[Lazarus] Web vs desktop development

Dariusz Mazur darekm at emadar.com
Mon Jan 18 12:00:01 CET 2016


On 2016-01-17 02:10, Graeme Geldenhuys wrote:
> On 2016-01-15 17:29, Anthony Walter wrote:
>> For businesses web development is probably a better fit for their software
>> needs.
> Yes in a way I see that, but having worked in the past (2014) in a 100%
> web based company developing online banking and mortgages software, I
> have seen first hand it is not all sunshine and roses - although
> everybody on the web wants you to believe it is.
We write our business application as web from several years. Its the 
same as desktop version, and development are done parallel as 90% of 
both version have the same source code.  And i have some others 
consideration:


>
> * Browser incompatibility plagued us every other day. Even different
> versions of the same browser caused problems (eg: Chrome being a big
> culprit).
Current browsers on base task are behave near equals. Of course new 
features discover new problems, but after some time there are gone also.

>
> * There seems to be a million and one web technologies. So you start
> your project using this and that. Six months later they all go... Oh
> that is so old school, or component A is now the coolest toy on the web,
> so we should rather use X and Y instead. This cycle never ends. Web
> technologies or components come and go WAY to quick.
This is main problem. But we choice ... VCL.
Some of assumptions:
on application forms and widgets have the same architecture as VCL: 
forms, windows, controls, fonts, near the same API

server build only HTML , each frame and widgets and data, but all look 
are done by CSS+JS on browser side.
Application has one page form, all  changes are transfer thought AJAX or 
websockets (similar as http://www.webtoolkit.eu/wt)
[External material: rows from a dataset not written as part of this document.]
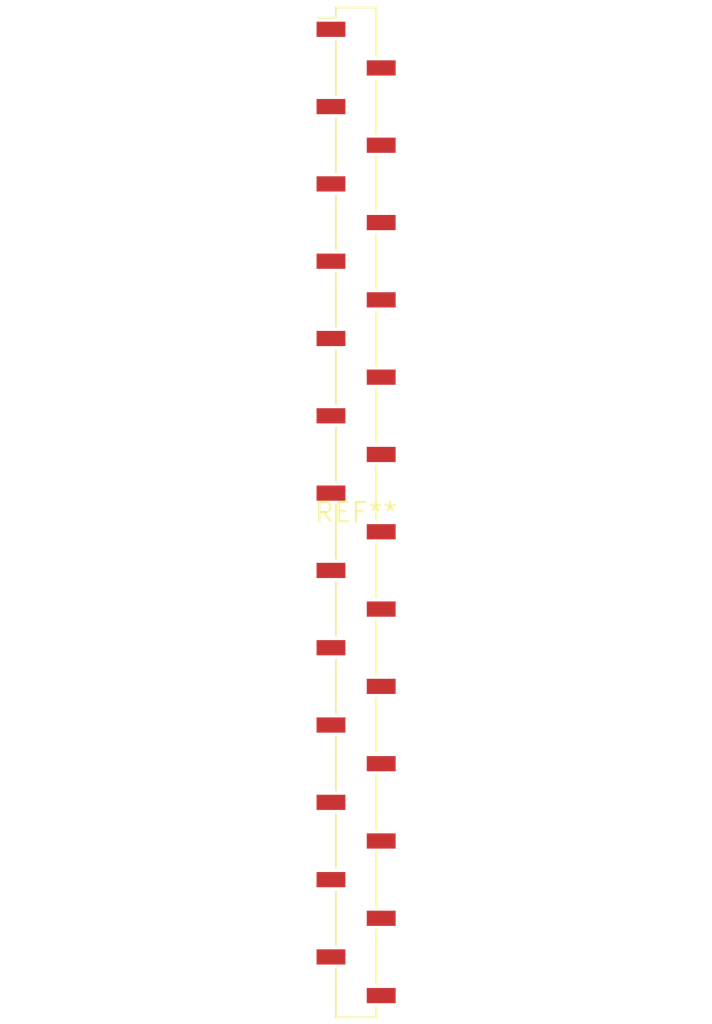
<source format=kicad_pcb>
(kicad_pcb (version 20240108) (generator pcbnew)

  (general
    (thickness 1.6)
  )

  (paper "A4")
  (layers
    (0 "F.Cu" signal)
    (31 "B.Cu" signal)
    (32 "B.Adhes" user "B.Adhesive")
    (33 "F.Adhes" user "F.Adhesive")
    (34 "B.Paste" user)
    (35 "F.Paste" user)
    (36 "B.SilkS" user "B.Silkscreen")
    (37 "F.SilkS" user "F.Silkscreen")
    (38 "B.Mask" user)
    (39 "F.Mask" user)
    (40 "Dwgs.User" user "User.Drawings")
    (41 "Cmts.User" user "User.Comments")
    (42 "Eco1.User" user "User.Eco1")
    (43 "Eco2.User" user "User.Eco2")
    (44 "Edge.Cuts" user)
    (45 "Margin" user)
    (46 "B.CrtYd" user "B.Courtyard")
    (47 "F.CrtYd" user "F.Courtyard")
    (48 "B.Fab" user)
    (49 "F.Fab" user)
    (50 "User.1" user)
    (51 "User.2" user)
    (52 "User.3" user)
    (53 "User.4" user)
    (54 "User.5" user)
    (55 "User.6" user)
    (56 "User.7" user)
    (57 "User.8" user)
    (58 "User.9" user)
  )

  (setup
    (pad_to_mask_clearance 0)
    (pcbplotparams
      (layerselection 0x00010fc_ffffffff)
      (plot_on_all_layers_selection 0x0000000_00000000)
      (disableapertmacros false)
      (usegerberextensions false)
      (usegerberattributes false)
      (usegerberadvancedattributes false)
      (creategerberjobfile false)
      (dashed_line_dash_ratio 12.000000)
      (dashed_line_gap_ratio 3.000000)
      (svgprecision 4)
      (plotframeref false)
      (viasonmask false)
      (mode 1)
      (useauxorigin false)
      (hpglpennumber 1)
      (hpglpenspeed 20)
      (hpglpendiameter 15.000000)
      (dxfpolygonmode false)
      (dxfimperialunits false)
      (dxfusepcbnewfont false)
      (psnegative false)
      (psa4output false)
      (plotreference false)
      (plotvalue false)
      (plotinvisibletext false)
      (sketchpadsonfab false)
      (subtractmaskfromsilk false)
      (outputformat 1)
      (mirror false)
      (drillshape 1)
      (scaleselection 1)
      (outputdirectory "")
    )
  )

  (net 0 "")

  (footprint "PinSocket_1x26_P2.54mm_Vertical_SMD_Pin1Left" (layer "F.Cu") (at 0 0))

)

</source>
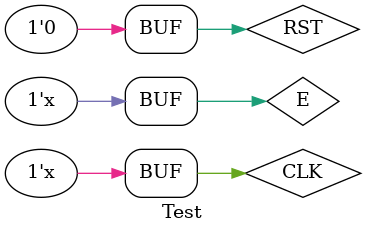
<source format=v>
`timescale 1ns / 1ps


module Test;

	// Inputs
	reg RST;
	reg CLK;
	reg E;

	// Outputs
	wire [7:0] Count;
	wire TX;
	

	// Instantiate the Unit Under Test (UUT)
	Encoder_UART uut (
		.RST(RST), 
		.CLK(CLK), 
		.E(E), 
		.Count(Count), 
		.TX(TX),
		.TX_Count(TX_Count)
		
	);

	initial begin
		// Initialize Inputs
		RST = 1;
		CLK = 0;
		E = 0;

		// Wait 100 ns for global reset to finish
		#100;
		RST =0;
        
		// Add stimulus here

	end
	always
		begin
		#5 CLK =~ CLK;
		end
	always 
		begin
		#5859 E =~ E;
		end
      
endmodule


</source>
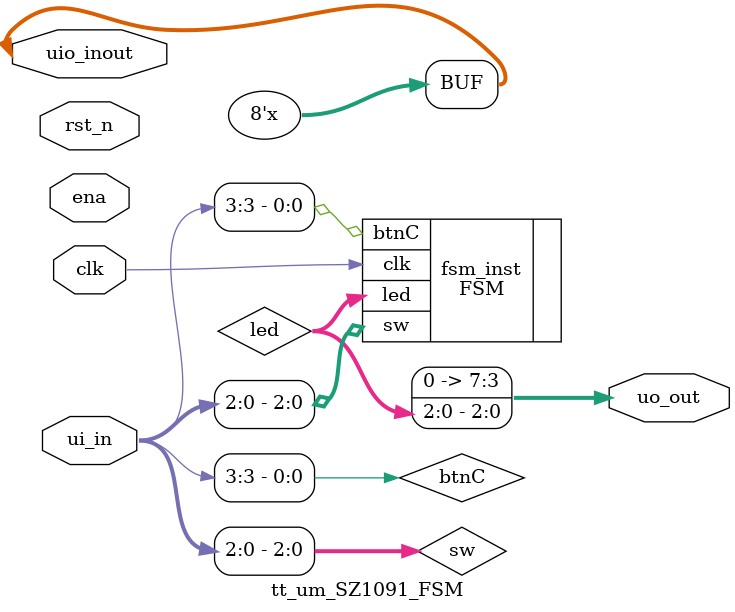
<source format=v>
`timescale 1ns / 1ps

module tt_um_SZ1091_FSM (
    input wire [7:0] ui_in,  // Entradas
    output wire [7:0] uo_out, // Salidas
    inout wire [7:0] uio_inout, // Pines bidireccionales (no usados)
    input wire clk,   // Reloj global
    input wire rst_n, // Reset global activo bajo
    input wire ena    // Señal de habilitación
);

wire btnC = ui_in[3];   // Reset
wire [2:0] sw = ui_in[2:0]; // Señales de entrada
wire reloj;
wire [2:0] led; // Salidas

// Instanciación del módulo FSM
FSM fsm_inst (
    .clk(clk), 
    .btnC(btnC), 
    .sw(sw), 
    .led(led)
);

// Conexión de las salidas
assign uo_out[2:0] = led;
assign uo_out[7:3] = 5'b00000; // No usados
assign uio_inout = 8'bZZZZZZZZ; // Pines bidireccionales no utilizados

endmodule

</source>
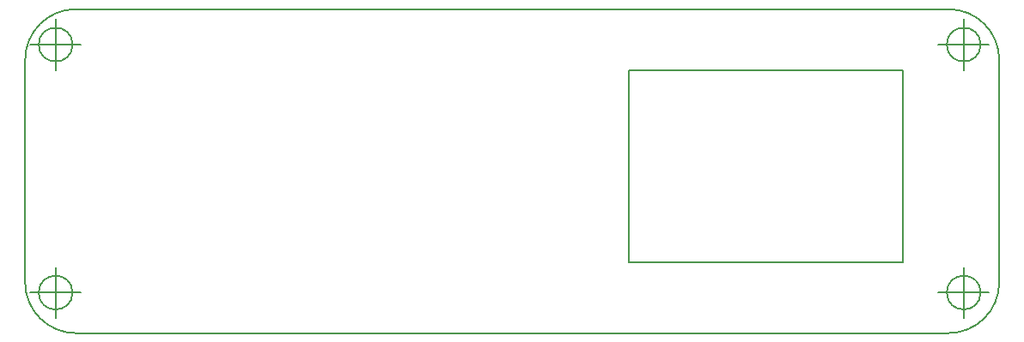
<source format=gbr>
G04 #@! TF.GenerationSoftware,KiCad,Pcbnew,(5.0.1-3-g963ef8bb5)*
G04 #@! TF.CreationDate,2019-07-07T12:57:12+09:00*
G04 #@! TF.ProjectId,Edge Light Tree,45646765204C6967687420547265652E,rev?*
G04 #@! TF.SameCoordinates,Original*
G04 #@! TF.FileFunction,Profile,NP*
%FSLAX46Y46*%
G04 Gerber Fmt 4.6, Leading zero omitted, Abs format (unit mm)*
G04 Created by KiCad (PCBNEW (5.0.1-3-g963ef8bb5)) date 2019 July 07, Sunday 12:57:12*
%MOMM*%
%LPD*%
G01*
G04 APERTURE LIST*
%ADD10C,0.150000*%
%ADD11C,0.200000*%
G04 APERTURE END LIST*
D10*
X198000000Y-80000000D02*
X171000000Y-80000000D01*
X198000000Y-99000000D02*
X198000000Y-80000000D01*
X171000000Y-99000000D02*
X198000000Y-99000000D01*
X171000000Y-80000000D02*
X171000000Y-99000000D01*
X116166666Y-77500000D02*
G75*
G03X116166666Y-77500000I-1666666J0D01*
G01*
X112000000Y-77500000D02*
X117000000Y-77500000D01*
X114500000Y-75000000D02*
X114500000Y-80000000D01*
X116166666Y-102000000D02*
G75*
G03X116166666Y-102000000I-1666666J0D01*
G01*
X112000000Y-102000000D02*
X117000000Y-102000000D01*
X114500000Y-99500000D02*
X114500000Y-104500000D01*
X205666666Y-102000000D02*
G75*
G03X205666666Y-102000000I-1666666J0D01*
G01*
X201500000Y-102000000D02*
X206500000Y-102000000D01*
X204000000Y-99500000D02*
X204000000Y-104500000D01*
X205666666Y-77500000D02*
G75*
G03X205666666Y-77500000I-1666666J0D01*
G01*
X201500000Y-77500000D02*
X206500000Y-77500000D01*
X204000000Y-75000000D02*
X204000000Y-80000000D01*
X116500000Y-106000000D02*
X202500000Y-106000000D01*
X207500000Y-101000000D02*
G75*
G02X202500000Y-106000000I-5000000J0D01*
G01*
X207500000Y-79000000D02*
X207500000Y-101000000D01*
X111500000Y-79000000D02*
X111500000Y-101000000D01*
X116500000Y-106000000D02*
G75*
G02X111500000Y-101000000I0J5000000D01*
G01*
X116500000Y-74000000D02*
X119000000Y-74000000D01*
X111500000Y-79000000D02*
G75*
G02X116500000Y-74000000I5000000J0D01*
G01*
X202000000Y-74000000D02*
X202500000Y-74000000D01*
X202500000Y-74000000D02*
G75*
G02X207500000Y-79000000I0J-5000000D01*
G01*
X201000000Y-74000000D02*
X202000000Y-74000000D01*
D11*
X119000000Y-74000000D02*
X201000000Y-74000000D01*
M02*

</source>
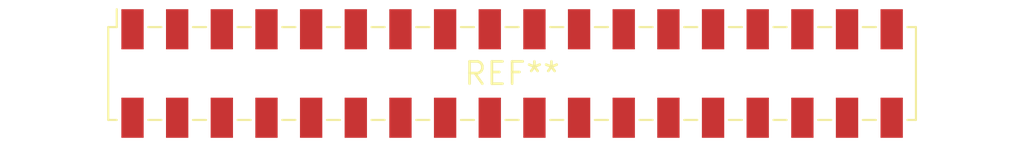
<source format=kicad_pcb>
(kicad_pcb (version 20240108) (generator pcbnew)

  (general
    (thickness 1.6)
  )

  (paper "A4")
  (layers
    (0 "F.Cu" signal)
    (31 "B.Cu" signal)
    (32 "B.Adhes" user "B.Adhesive")
    (33 "F.Adhes" user "F.Adhesive")
    (34 "B.Paste" user)
    (35 "F.Paste" user)
    (36 "B.SilkS" user "B.Silkscreen")
    (37 "F.SilkS" user "F.Silkscreen")
    (38 "B.Mask" user)
    (39 "F.Mask" user)
    (40 "Dwgs.User" user "User.Drawings")
    (41 "Cmts.User" user "User.Comments")
    (42 "Eco1.User" user "User.Eco1")
    (43 "Eco2.User" user "User.Eco2")
    (44 "Edge.Cuts" user)
    (45 "Margin" user)
    (46 "B.CrtYd" user "B.Courtyard")
    (47 "F.CrtYd" user "F.Courtyard")
    (48 "B.Fab" user)
    (49 "F.Fab" user)
    (50 "User.1" user)
    (51 "User.2" user)
    (52 "User.3" user)
    (53 "User.4" user)
    (54 "User.5" user)
    (55 "User.6" user)
    (56 "User.7" user)
    (57 "User.8" user)
    (58 "User.9" user)
  )

  (setup
    (pad_to_mask_clearance 0)
    (pcbplotparams
      (layerselection 0x00010fc_ffffffff)
      (plot_on_all_layers_selection 0x0000000_00000000)
      (disableapertmacros false)
      (usegerberextensions false)
      (usegerberattributes false)
      (usegerberadvancedattributes false)
      (creategerberjobfile false)
      (dashed_line_dash_ratio 12.000000)
      (dashed_line_gap_ratio 3.000000)
      (svgprecision 4)
      (plotframeref false)
      (viasonmask false)
      (mode 1)
      (useauxorigin false)
      (hpglpennumber 1)
      (hpglpenspeed 20)
      (hpglpendiameter 15.000000)
      (dxfpolygonmode false)
      (dxfimperialunits false)
      (dxfusepcbnewfont false)
      (psnegative false)
      (psa4output false)
      (plotreference false)
      (plotvalue false)
      (plotinvisibletext false)
      (sketchpadsonfab false)
      (subtractmaskfromsilk false)
      (outputformat 1)
      (mirror false)
      (drillshape 1)
      (scaleselection 1)
      (outputdirectory "")
    )
  )

  (net 0 "")

  (footprint "Samtec_HLE-118-02-xxx-DV-A_2x18_P2.54mm_Horizontal" (layer "F.Cu") (at 0 0))

)

</source>
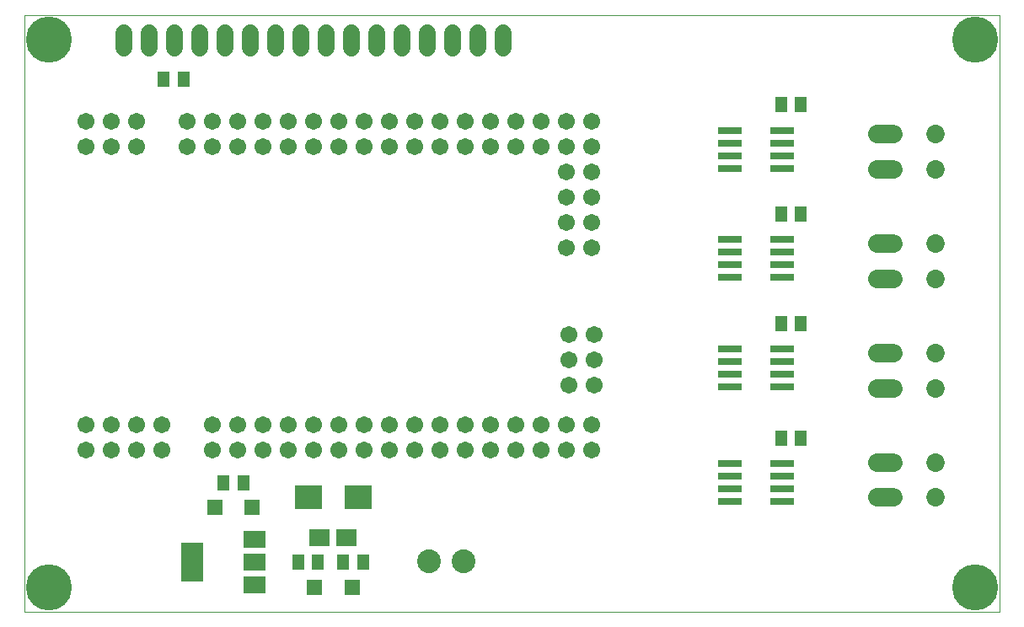
<source format=gts>
G75*
%MOIN*%
%OFA0B0*%
%FSLAX25Y25*%
%IPPOS*%
%LPD*%
%AMOC8*
5,1,8,0,0,1.08239X$1,22.5*
%
%ADD10C,0.00000*%
%ADD11R,0.11036X0.09461*%
%ADD12R,0.05131X0.06312*%
%ADD13R,0.08477X0.06706*%
%ADD14R,0.06312X0.06312*%
%ADD15R,0.09461X0.03162*%
%ADD16R,0.08674X0.06706*%
%ADD17R,0.08674X0.15761*%
%ADD18C,0.06800*%
%ADD19C,0.09400*%
%ADD20C,0.06737*%
%ADD21C,0.07296*%
%ADD22C,0.07296*%
%ADD23C,0.18186*%
D10*
X0005437Y0028622D02*
X0005437Y0264843D01*
X0391264Y0264843D01*
X0391264Y0028622D01*
X0005437Y0028622D01*
D11*
X0117642Y0073898D03*
X0137327Y0073898D03*
D12*
X0139295Y0048307D03*
X0131421Y0048307D03*
X0121579Y0048307D03*
X0113705Y0048307D03*
X0092051Y0079803D03*
X0084177Y0079803D03*
X0304650Y0097520D03*
X0312524Y0097520D03*
X0312524Y0142795D03*
X0304650Y0142795D03*
X0304650Y0186102D03*
X0312524Y0186102D03*
X0312524Y0229409D03*
X0304650Y0229409D03*
X0068429Y0239252D03*
X0060555Y0239252D03*
D13*
X0122071Y0058150D03*
X0132898Y0058150D03*
D14*
X0134965Y0038465D03*
X0120004Y0038465D03*
X0095594Y0069961D03*
X0080634Y0069961D03*
D15*
X0284571Y0072303D03*
X0284571Y0077303D03*
X0284571Y0082303D03*
X0284571Y0087303D03*
X0305043Y0087303D03*
X0305043Y0082303D03*
X0305043Y0077303D03*
X0305043Y0072303D03*
X0305043Y0117579D03*
X0305043Y0122579D03*
X0305043Y0127579D03*
X0305043Y0132579D03*
X0284571Y0132579D03*
X0284571Y0127579D03*
X0284571Y0122579D03*
X0284571Y0117579D03*
X0284571Y0160886D03*
X0284571Y0165886D03*
X0284571Y0170886D03*
X0284571Y0175886D03*
X0305043Y0175886D03*
X0305043Y0170886D03*
X0305043Y0165886D03*
X0305043Y0160886D03*
X0305043Y0204193D03*
X0305043Y0209193D03*
X0305043Y0214193D03*
X0305043Y0219193D03*
X0284571Y0219193D03*
X0284571Y0214193D03*
X0284571Y0209193D03*
X0284571Y0204193D03*
D16*
X0096579Y0057362D03*
X0096579Y0048307D03*
X0096579Y0039252D03*
D17*
X0071776Y0048307D03*
D18*
X0074827Y0251843D02*
X0074827Y0257843D01*
X0064827Y0257843D02*
X0064827Y0251843D01*
X0054827Y0251843D02*
X0054827Y0257843D01*
X0044827Y0257843D02*
X0044827Y0251843D01*
X0084827Y0251843D02*
X0084827Y0257843D01*
X0094827Y0257843D02*
X0094827Y0251843D01*
X0104827Y0251843D02*
X0104827Y0257843D01*
X0114827Y0257843D02*
X0114827Y0251843D01*
X0124827Y0251843D02*
X0124827Y0257843D01*
X0134827Y0257843D02*
X0134827Y0251843D01*
X0144827Y0251843D02*
X0144827Y0257843D01*
X0154827Y0257843D02*
X0154827Y0251843D01*
X0164827Y0251843D02*
X0164827Y0257843D01*
X0174827Y0257843D02*
X0174827Y0251843D01*
X0184827Y0251843D02*
X0184827Y0257843D01*
X0194827Y0257843D02*
X0194827Y0251843D01*
D19*
X0179177Y0048661D03*
X0165398Y0048661D03*
D20*
X0169677Y0092567D03*
X0159677Y0092567D03*
X0149677Y0092567D03*
X0139677Y0092567D03*
X0129677Y0092567D03*
X0119677Y0092567D03*
X0109677Y0092567D03*
X0099677Y0092567D03*
X0089677Y0092567D03*
X0079677Y0092567D03*
X0079677Y0102567D03*
X0089677Y0102567D03*
X0099677Y0102567D03*
X0109677Y0102567D03*
X0119677Y0102567D03*
X0129677Y0102567D03*
X0139677Y0102567D03*
X0149677Y0102567D03*
X0159677Y0102567D03*
X0169677Y0102567D03*
X0179677Y0102567D03*
X0189677Y0102567D03*
X0189677Y0092567D03*
X0179677Y0092567D03*
X0199677Y0092567D03*
X0209677Y0092567D03*
X0209677Y0102567D03*
X0199677Y0102567D03*
X0219677Y0102567D03*
X0229677Y0102567D03*
X0229677Y0092567D03*
X0219677Y0092567D03*
X0220862Y0118295D03*
X0230862Y0118295D03*
X0230862Y0128295D03*
X0220862Y0128295D03*
X0220862Y0138295D03*
X0230862Y0138295D03*
X0229661Y0172795D03*
X0219661Y0172795D03*
X0219661Y0182795D03*
X0229661Y0182795D03*
X0229661Y0192795D03*
X0219661Y0192795D03*
X0219661Y0202795D03*
X0229661Y0202795D03*
X0229661Y0212795D03*
X0219661Y0212795D03*
X0209661Y0212795D03*
X0199661Y0212795D03*
X0189661Y0212795D03*
X0179661Y0212795D03*
X0169661Y0212795D03*
X0159661Y0212795D03*
X0149661Y0212795D03*
X0139661Y0212795D03*
X0129661Y0212795D03*
X0119661Y0212795D03*
X0109661Y0212795D03*
X0099661Y0212795D03*
X0089661Y0212795D03*
X0079661Y0212795D03*
X0069661Y0212795D03*
X0069661Y0222795D03*
X0079661Y0222795D03*
X0089661Y0222795D03*
X0099661Y0222795D03*
X0109661Y0222795D03*
X0119661Y0222795D03*
X0129661Y0222795D03*
X0139661Y0222795D03*
X0149661Y0222795D03*
X0159661Y0222795D03*
X0169661Y0222795D03*
X0179661Y0222795D03*
X0189661Y0222795D03*
X0199661Y0222795D03*
X0209661Y0222795D03*
X0219661Y0222795D03*
X0229661Y0222795D03*
X0049661Y0222795D03*
X0039661Y0222795D03*
X0029661Y0222795D03*
X0029661Y0212795D03*
X0039661Y0212795D03*
X0049661Y0212795D03*
X0049677Y0102567D03*
X0039677Y0102567D03*
X0029677Y0102567D03*
X0029677Y0092567D03*
X0039677Y0092567D03*
X0049677Y0092567D03*
X0059677Y0092567D03*
X0059677Y0102567D03*
D21*
X0342740Y0117205D02*
X0349236Y0117205D01*
X0349236Y0130984D02*
X0342740Y0130984D01*
X0342740Y0160512D02*
X0349236Y0160512D01*
X0349236Y0174291D02*
X0342740Y0174291D01*
X0342740Y0203819D02*
X0349236Y0203819D01*
X0349236Y0217598D02*
X0342740Y0217598D01*
X0342740Y0087677D02*
X0349236Y0087677D01*
X0349236Y0073898D02*
X0342740Y0073898D01*
D22*
X0365673Y0073898D03*
X0365673Y0087677D03*
X0365673Y0117205D03*
X0365673Y0130984D03*
X0365673Y0160512D03*
X0365673Y0174291D03*
X0365673Y0203819D03*
X0365673Y0217598D03*
D23*
X0381421Y0255000D03*
X0381421Y0038465D03*
X0015280Y0038465D03*
X0015280Y0255000D03*
M02*

</source>
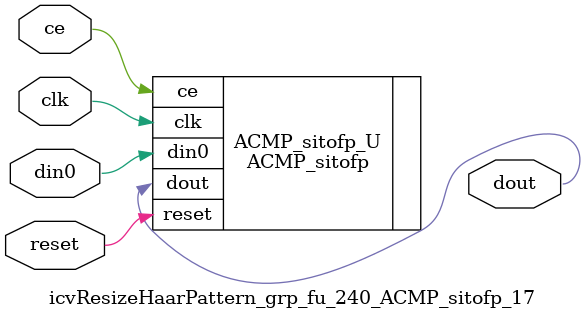
<source format=v>

`timescale 1 ns / 1 ps
module icvResizeHaarPattern_grp_fu_240_ACMP_sitofp_17(
    clk,
    reset,
    ce,
    din0,
    dout);

parameter ID = 32'd1;
parameter NUM_STAGE = 32'd1;
parameter din0_WIDTH = 32'd1;
parameter dout_WIDTH = 32'd1;
input clk;
input reset;
input ce;
input[din0_WIDTH - 1:0] din0;
output[dout_WIDTH - 1:0] dout;



ACMP_sitofp #(
.ID( ID ),
.NUM_STAGE( 4 ),
.din0_WIDTH( din0_WIDTH ),
.dout_WIDTH( dout_WIDTH ))
ACMP_sitofp_U(
    .clk( clk ),
    .reset( reset ),
    .ce( ce ),
    .din0( din0 ),
    .dout( dout ));

endmodule

</source>
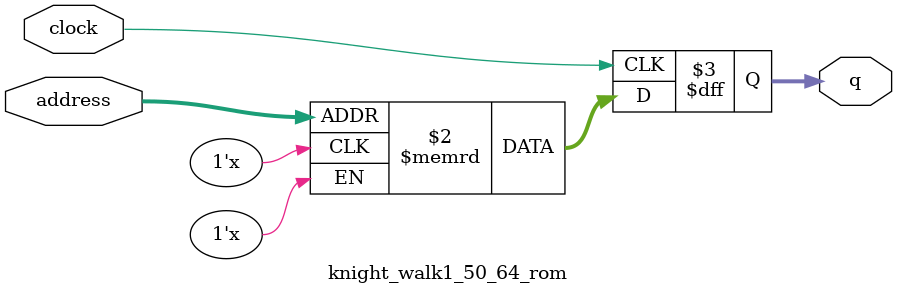
<source format=sv>
module knight_walk1_50_64_rom (
	input logic clock,
	input logic [11:0] address,
	output logic [2:0] q
);

logic [2:0] memory [0:3199] /* synthesis ram_init_file = "./knight_walk1_50_64/knight_walk1_50_64.mif" */;

always_ff @ (posedge clock) begin
	q <= memory[address];
end

endmodule

</source>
each user action (click, touch) are transfer to application  and browser 
receive new content, this sound time bottleneck, but only seemingly,
this take less than 80ms , painting go longer.



>
> * Security was a major concern


>
> * Most web code look absolutely horrible! Desktop software is not
> immune, but they seem to have more practise in good design.
JS/CSS/HTML are hard to make good design, thus only smart part we write 
on it, most are in Pascal
>
> * Update Deployments were a nightmare - not nearly as easy as they make
> you believe.
why?

>
> * Testing and Quality assurance is really hard.
we don't notice difference from desktop, but theoretically its easier to 
imitate browser and testing behaving click by click.